2. Practical results

We made the comparison of the proposed algorithm with the traditional approach when rules had to be split into groups and for each group a separate automaton was constructed in order to fit the memory.

For our experiments, we used rules for part-of-speech tagging in WRE notation [1]. Constructing M(LS×LP) automaton, it was necessary to split the rules into 5 groups. While we were able to construct M(LP) without any splitting.

The execution process consisted of the following stages: first we read the input sentence, then assigned a digital value to each word of the sentence and then matched the sequence of digits with the automaton/automata constructed from the rules.

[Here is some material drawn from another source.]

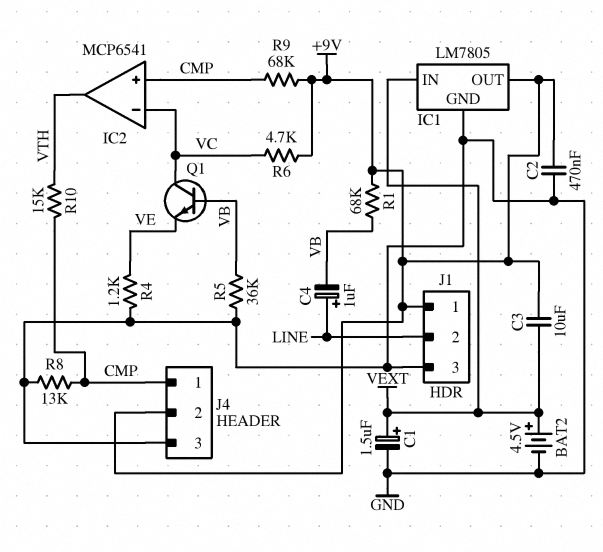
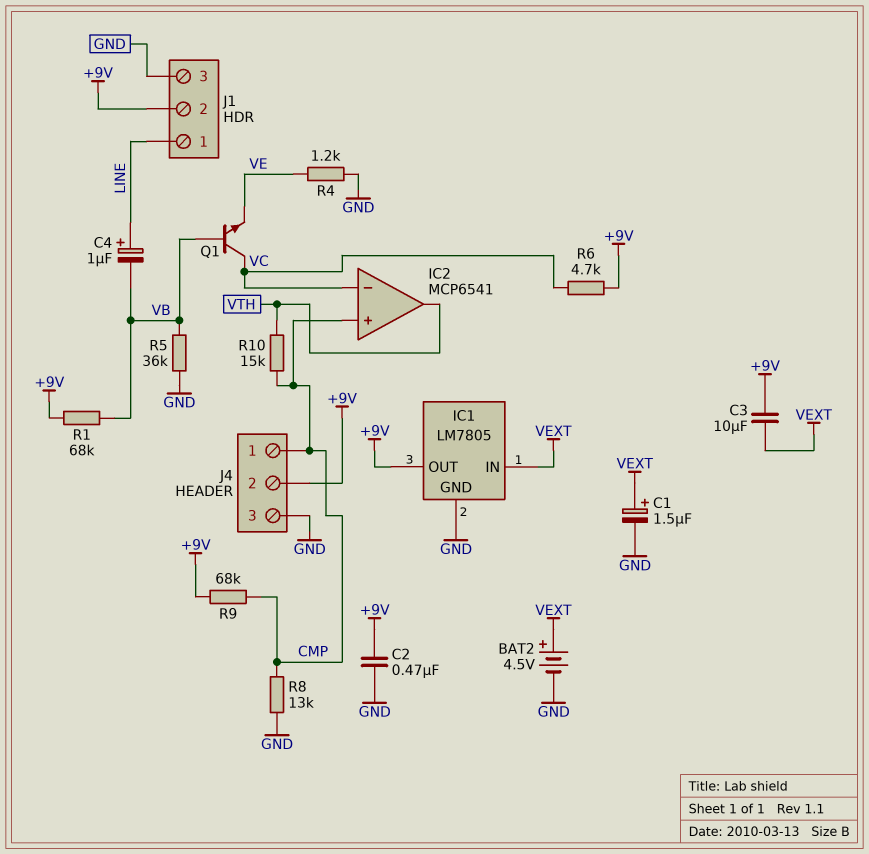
J1 pin 1: +9V -> LINE
J1 pin 2: LINE -> +9V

We made our tests on 7.8 Mb of input plain-text corpus. The cumulative times of execution at each stage are summarized in Table 1. Note: the first two algorithms require no preprocessing time; the third one requires constructing minimal deterministic factor automaton and re-enumerating its states in topological order.

Table 1: Comparison of algorithms : the first algorithm is based on rules-splitting, the second one uses non-deterministic factor automaton, the third one uses minimal deterministic factor automaton. The numbers are cumulative time given in seconds for processing 7.8 Mb of the input text.

Alg

 Input/Output, sec

 Digitizing, sec

 Preprocessing, sec

 Matching, sec

1.

 25.78

 30.00

 30.00

 31.41

2.

 25.78

 30.00

 30.00

 31.02

3.

 25.78

 30.00

 31.67

 32.57

The speed of text matching with M(LS×LP) split into 5 parts is 5.53 Mb/sec. While the speed of matching by intersection of automaton of rules M(P) with the factor non-deterministic automaton is 7.64 Mb/sec.

As it was shown in the previous section, the maximum possible size of the set associated with qÎM(LFact(T)) is N. However, for the practical rule bases the average set size is much smaller than N and can be considered as a constant. For example for our part-of-speech tagging rules we used the average set size was about 3 which is much smaller in comparison to the size of the input text.

3. Conclusions

In this paper we presented a new approach for matching text over large rule bases represented as finite state machines. The main advantage of the algorithm is the possibility of usage of exponentially smaller automata for representation of rules. The results of comparison showed that matching speed can be higher using our approach instead of traditional, when rules are split into groups.

While the matching algorithm based on intersection of minimal deterministic factor automaton of the input text with automaton of rules showed poorer running time than algorithm based on intersection with non-deterministic factor automaton, we believe it can be improved by more accurate implementation of the factor automaton construction. Moreover, this algorithm can be significantly faster when there are many similar sub-strings in the large input text. This can be the case of DNA sequences where the input alphabet size is small [10].

References

1.      1)    Cheusov A. The Word-based Regular Expressions in Computational Linguistics // Proceedings of the seventh International conference “Pattern recognition and information processing”, Minsk, 2003.

2.      2)    Brauer W. Eine Enfuhrung in die Theorie endlicher Automaten // Stuttgart, 1984.

3.      3)    Aho A., Corasick M. Efficient string matching: an aid to bibliographic search // Comm. ACM. 1975. Vol 18. pp. 333-340.

4.      4)    Weiner P. Linear pattern matching algorithms // Proc. of the 14-th IEEE Symp. on Switching and Automata Theory. 1973. pp. 1-11.

5.      5)    McCreight E.M. A space-economical suffix tree construction algorithm // J.ACM. 1976. Vol. 23. pp. 262-272.

6.      6)    Ukkonen E. On-line construction of suffix-trees // Algorithmica. 1995. Vol. 14. pp. 249-260.

7.      7)    Mohri M. String-matching with automata // Nordic Journal of Computing, 1995.

8.      8)    Crochemore M. and Hancart C. Automata for matching patterns, 1996.

9.      9)    Baeza-Yates R.A., Gonnet G.H. Fast text searching for regular expressions or automaton searching on tries // Journal of the ACM, Vol. 43, No. 6, November 1996.

10.   10)  Gusfield D. Algorithms on Strings, Trees and Sequences. Computer science and computational biology, // Cambridge University Press, 1997.